___ Entries supplied

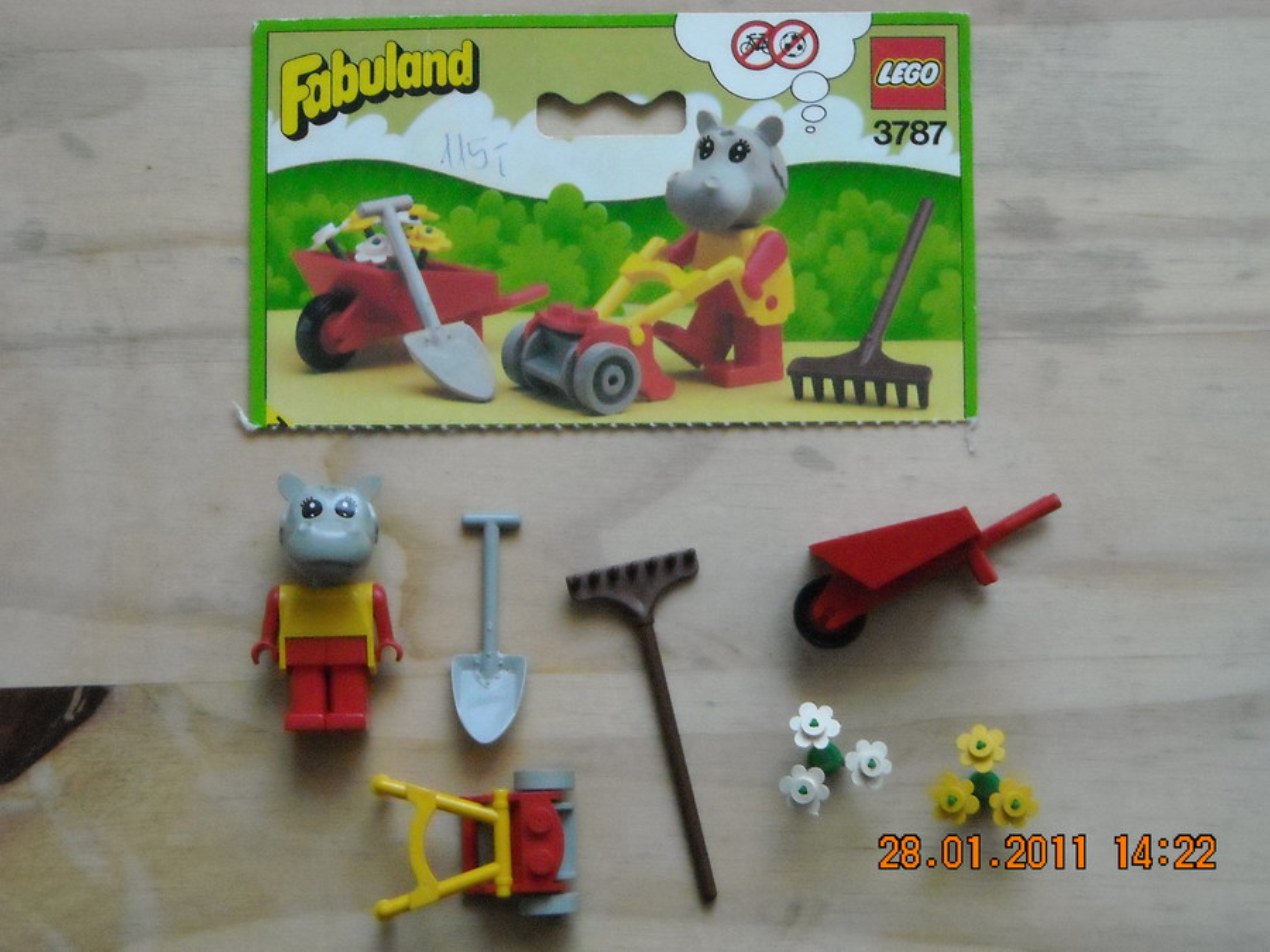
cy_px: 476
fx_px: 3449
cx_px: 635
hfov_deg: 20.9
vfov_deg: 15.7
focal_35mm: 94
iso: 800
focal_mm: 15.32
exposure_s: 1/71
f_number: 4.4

______
___ Entries supplied

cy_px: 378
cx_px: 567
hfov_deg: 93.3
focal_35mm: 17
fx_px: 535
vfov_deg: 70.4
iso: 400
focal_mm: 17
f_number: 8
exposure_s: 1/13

______

#### [What is required]
In the listing above, locate the line containing "focal_35mm: 17" and the line containing "exposure_s: 1/13". Extract those two lines and every line between them, exactly as written, and only those.

#### [Response box]
focal_35mm: 17
fx_px: 535
vfov_deg: 70.4
iso: 400
focal_mm: 17
f_number: 8
exposure_s: 1/13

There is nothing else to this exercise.